▶ Exercício 1
Responda às perguntas seguintes com base no excerto sobre o recurso judicial:
(a) Que tribunal proferiu o acórdão e em que data?
(b) Que quantia a ré foi condenada a pagar ou restituir?
(c) Que recurso foi interposto contra a condenação e o que se pediu nele?

A autora não se conformou com a sentença e interpôs recurso de apelação, pedindo se revogasse e se substituísse a mesma por decisão que julgasse totalmente procedente a acção.

O Tribunal da Relação do Porto, por acórdão proferido em 10 de Abril de 2025, julgou parcialmente procedente o recurso e, em consequência:

a. Revogou a sentença da 1.ª instância;

b. Julgou parcialmente procedente a acção, condenando a ré a pagar/restituir ao autor, a quantia de €48.698,41, acrescida de juros de mora, à taxa supletiva legal dos juros das obrigações civis, vencidos desde a data da sua citação para a acção e vincendos e até ao seu integral pagamento/restituição.

Revista

A não se conformou com a condenação e interpôs recurso de revista, pedindo a revogação do acórdão recorrido.

▶ Dados disponíveis
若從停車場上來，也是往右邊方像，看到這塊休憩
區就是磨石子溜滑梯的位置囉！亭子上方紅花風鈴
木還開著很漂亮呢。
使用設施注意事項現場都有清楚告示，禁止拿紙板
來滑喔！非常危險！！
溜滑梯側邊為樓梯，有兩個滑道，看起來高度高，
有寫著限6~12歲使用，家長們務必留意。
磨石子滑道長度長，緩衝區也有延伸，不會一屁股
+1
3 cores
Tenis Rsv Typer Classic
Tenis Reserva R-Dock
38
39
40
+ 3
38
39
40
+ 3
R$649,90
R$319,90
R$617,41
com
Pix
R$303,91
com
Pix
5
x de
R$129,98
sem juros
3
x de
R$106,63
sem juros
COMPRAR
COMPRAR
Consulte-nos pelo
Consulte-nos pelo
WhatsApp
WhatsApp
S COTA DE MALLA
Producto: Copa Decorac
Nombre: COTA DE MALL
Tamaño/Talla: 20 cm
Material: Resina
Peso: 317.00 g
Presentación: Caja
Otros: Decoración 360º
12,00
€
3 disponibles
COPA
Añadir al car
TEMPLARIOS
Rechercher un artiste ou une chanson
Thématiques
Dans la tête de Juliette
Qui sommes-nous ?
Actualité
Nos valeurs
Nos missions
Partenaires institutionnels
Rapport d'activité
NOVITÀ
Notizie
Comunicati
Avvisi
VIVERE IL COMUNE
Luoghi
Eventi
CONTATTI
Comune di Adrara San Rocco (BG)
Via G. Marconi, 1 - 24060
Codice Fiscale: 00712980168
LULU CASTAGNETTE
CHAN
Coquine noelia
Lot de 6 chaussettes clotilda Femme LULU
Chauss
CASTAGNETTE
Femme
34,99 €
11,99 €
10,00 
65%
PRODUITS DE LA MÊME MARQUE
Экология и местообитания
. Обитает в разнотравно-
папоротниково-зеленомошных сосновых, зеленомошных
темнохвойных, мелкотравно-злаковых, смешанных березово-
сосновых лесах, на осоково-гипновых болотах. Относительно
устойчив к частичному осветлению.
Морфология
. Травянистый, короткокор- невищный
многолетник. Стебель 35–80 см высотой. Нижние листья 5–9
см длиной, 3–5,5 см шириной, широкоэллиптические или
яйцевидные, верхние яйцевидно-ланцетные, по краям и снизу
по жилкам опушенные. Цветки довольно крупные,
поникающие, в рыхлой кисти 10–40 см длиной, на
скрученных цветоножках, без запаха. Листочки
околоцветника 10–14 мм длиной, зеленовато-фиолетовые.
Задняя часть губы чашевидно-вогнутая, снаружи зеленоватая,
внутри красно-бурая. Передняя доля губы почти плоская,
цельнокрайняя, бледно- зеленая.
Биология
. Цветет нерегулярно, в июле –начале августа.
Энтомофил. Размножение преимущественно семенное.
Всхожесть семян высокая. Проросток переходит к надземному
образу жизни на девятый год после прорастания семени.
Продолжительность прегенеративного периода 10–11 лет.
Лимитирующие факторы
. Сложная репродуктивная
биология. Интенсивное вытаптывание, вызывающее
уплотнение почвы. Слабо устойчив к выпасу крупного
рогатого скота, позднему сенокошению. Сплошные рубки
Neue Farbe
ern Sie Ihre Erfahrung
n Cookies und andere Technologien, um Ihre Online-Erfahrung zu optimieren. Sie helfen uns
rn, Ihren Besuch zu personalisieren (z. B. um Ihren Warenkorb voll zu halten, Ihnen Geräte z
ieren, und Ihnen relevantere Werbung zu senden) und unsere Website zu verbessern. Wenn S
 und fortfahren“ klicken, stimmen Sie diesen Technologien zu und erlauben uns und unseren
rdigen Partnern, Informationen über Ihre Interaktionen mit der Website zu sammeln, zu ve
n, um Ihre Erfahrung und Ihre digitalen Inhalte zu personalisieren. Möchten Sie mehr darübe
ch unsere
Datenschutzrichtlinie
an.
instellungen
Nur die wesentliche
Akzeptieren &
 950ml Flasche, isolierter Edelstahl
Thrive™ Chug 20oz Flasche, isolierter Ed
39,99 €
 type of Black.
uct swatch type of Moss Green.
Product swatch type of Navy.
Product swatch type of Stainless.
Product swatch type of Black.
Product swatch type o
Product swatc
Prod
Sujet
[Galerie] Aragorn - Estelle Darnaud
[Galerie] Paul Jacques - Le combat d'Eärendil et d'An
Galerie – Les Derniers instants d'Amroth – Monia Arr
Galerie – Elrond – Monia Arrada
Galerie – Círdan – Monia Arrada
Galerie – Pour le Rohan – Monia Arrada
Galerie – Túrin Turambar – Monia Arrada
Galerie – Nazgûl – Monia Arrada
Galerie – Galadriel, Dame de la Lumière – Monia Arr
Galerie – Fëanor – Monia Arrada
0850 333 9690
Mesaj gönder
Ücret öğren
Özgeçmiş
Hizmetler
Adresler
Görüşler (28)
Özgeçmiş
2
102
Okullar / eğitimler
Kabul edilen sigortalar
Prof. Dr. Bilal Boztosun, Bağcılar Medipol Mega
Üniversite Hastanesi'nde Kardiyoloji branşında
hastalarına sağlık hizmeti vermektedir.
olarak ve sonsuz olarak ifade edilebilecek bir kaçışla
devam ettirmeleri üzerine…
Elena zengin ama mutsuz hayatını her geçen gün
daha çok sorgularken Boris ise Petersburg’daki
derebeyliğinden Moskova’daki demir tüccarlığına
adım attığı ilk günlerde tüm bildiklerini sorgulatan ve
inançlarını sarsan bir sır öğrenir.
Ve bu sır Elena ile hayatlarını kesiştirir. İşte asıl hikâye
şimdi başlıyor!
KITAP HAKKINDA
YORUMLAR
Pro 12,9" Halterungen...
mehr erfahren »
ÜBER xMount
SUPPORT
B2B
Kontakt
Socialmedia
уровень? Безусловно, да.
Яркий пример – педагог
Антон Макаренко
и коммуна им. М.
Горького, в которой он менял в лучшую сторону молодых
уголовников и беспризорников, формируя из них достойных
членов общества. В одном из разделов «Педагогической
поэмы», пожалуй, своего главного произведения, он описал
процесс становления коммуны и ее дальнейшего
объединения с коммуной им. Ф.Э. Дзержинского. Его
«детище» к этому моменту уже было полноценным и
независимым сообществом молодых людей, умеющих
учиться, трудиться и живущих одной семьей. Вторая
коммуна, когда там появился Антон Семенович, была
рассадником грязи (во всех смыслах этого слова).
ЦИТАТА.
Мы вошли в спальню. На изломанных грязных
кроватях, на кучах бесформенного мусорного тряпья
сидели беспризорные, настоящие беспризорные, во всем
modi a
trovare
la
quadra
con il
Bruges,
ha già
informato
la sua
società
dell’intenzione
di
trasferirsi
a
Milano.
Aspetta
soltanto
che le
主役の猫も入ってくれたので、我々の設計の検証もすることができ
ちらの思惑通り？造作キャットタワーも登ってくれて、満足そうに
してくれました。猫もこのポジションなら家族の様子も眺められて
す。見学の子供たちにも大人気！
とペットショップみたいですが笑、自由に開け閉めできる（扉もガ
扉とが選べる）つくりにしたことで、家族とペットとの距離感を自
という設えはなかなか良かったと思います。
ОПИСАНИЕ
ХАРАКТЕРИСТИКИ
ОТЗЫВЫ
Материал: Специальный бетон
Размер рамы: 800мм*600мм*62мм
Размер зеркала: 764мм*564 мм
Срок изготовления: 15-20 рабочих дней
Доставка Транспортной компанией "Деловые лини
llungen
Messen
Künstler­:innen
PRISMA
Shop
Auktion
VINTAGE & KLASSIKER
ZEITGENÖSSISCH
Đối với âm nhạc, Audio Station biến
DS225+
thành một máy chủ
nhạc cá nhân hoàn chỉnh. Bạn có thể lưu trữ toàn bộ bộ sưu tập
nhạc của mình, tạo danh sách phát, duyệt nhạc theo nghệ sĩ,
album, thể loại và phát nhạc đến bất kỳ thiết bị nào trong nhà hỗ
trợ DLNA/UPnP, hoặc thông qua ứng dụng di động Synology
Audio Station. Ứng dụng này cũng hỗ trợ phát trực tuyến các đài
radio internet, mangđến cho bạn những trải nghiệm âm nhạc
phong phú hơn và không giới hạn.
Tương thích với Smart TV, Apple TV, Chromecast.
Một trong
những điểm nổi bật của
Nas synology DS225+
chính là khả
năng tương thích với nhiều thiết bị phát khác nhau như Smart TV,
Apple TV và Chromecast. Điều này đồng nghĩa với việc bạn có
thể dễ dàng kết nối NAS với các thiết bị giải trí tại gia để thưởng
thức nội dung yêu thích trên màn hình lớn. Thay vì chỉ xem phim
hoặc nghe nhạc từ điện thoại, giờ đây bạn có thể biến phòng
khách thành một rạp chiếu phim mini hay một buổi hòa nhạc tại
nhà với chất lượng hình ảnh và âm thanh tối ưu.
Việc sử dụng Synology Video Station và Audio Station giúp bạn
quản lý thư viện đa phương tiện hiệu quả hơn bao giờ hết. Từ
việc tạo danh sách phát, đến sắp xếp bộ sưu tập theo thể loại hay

▶ Exercício 2
Substitua "WhatsApp" por "Telegram" nas entradas, desde o início delas até à linha que contém "июле –начале августа.", inclusive, e mantenha tudo o resto inalterado. Apresente apenas essas linhas.

▶ Resolução comentada 1
(a) O Tribunal da Relação do Porto, em 10 de Abril de 2025.
(b) A quantia de €48.698,41, acrescida de juros de mora.
(c) Foi interposto recurso de revista, no qual se pediu a revogação do acórdão recorrido.

▶ Resolução comentada 2
若從停車場上來，也是往右邊方像，看到這塊休憩
區就是磨石子溜滑梯的位置囉！亭子上方紅花風鈴
木還開著很漂亮呢。
使用設施注意事項現場都有清楚告示，禁止拿紙板
來滑喔！非常危險！！
溜滑梯側邊為樓梯，有兩個滑道，看起來高度高，
有寫著限6~12歲使用，家長們務必留意。
磨石子滑道長度長，緩衝區也有延伸，不會一屁股
+1
3 cores
Tenis Rsv Typer Classic
Tenis Reserva R-Dock
38
39
40
+ 3
38
39
40
+ 3
R$649,90
R$319,90
R$617,41
com
Pix
R$303,91
com
Pix
5
x de
R$129,98
sem juros
3
x de
R$106,63
sem juros
COMPRAR
COMPRAR
Consulte-nos pelo
Consulte-nos pelo
Telegram
Telegram
S COTA DE MALLA
Producto: Copa Decorac
Nombre: COTA DE MALL
Tamaño/Talla: 20 cm
Material: Resina
Peso: 317.00 g
Presentación: Caja
Otros: Decoración 360º
12,00
€
3 disponibles
COPA
Añadir al car
TEMPLARIOS
Rechercher un artiste ou une chanson
Thématiques
Dans la tête de Juliette
Qui sommes-nous ?
Actualité
Nos valeurs
Nos missions
Partenaires institutionnels
Rapport d'activité
NOVITÀ
Notizie
Comunicati
Avvisi
VIVERE IL COMUNE
Luoghi
Eventi
CONTATTI
Comune di Adrara San Rocco (BG)
Via G. Marconi, 1 - 24060
Codice Fiscale: 00712980168
LULU CASTAGNETTE
CHAN
Coquine noelia
Lot de 6 chaussettes clotilda Femme LULU
Chauss
CASTAGNETTE
Femme
34,99 €
11,99 €
10,00 
65%
PRODUITS DE LA MÊME MARQUE
Экология и местообитания
. Обитает в разнотравно-
папоротниково-зеленомошных сосновых, зеленомошных
темнохвойных, мелкотравно-злаковых, смешанных березово-
сосновых лесах, на осоково-гипновых болотах. Относительно
устойчив к частичному осветлению.
Морфология
. Травянистый, короткокор- невищный
многолетник. Стебель 35–80 см высотой. Нижние листья 5–9
см длиной, 3–5,5 см шириной, широкоэллиптические или
яйцевидные, верхние яйцевидно-ланцетные, по краям и снизу
по жилкам опушенные. Цветки довольно крупные,
поникающие, в рыхлой кисти 10–40 см длиной, на
скрученных цветоножках, без запаха. Листочки
околоцветника 10–14 мм длиной, зеленовато-фиолетовые.
Задняя часть губы чашевидно-вогнутая, снаружи зеленоватая,
внутри красно-бурая. Передняя доля губы почти плоская,
цельнокрайняя, бледно- зеленая.
Биология
. Цветет нерегулярно, в июле –начале августа.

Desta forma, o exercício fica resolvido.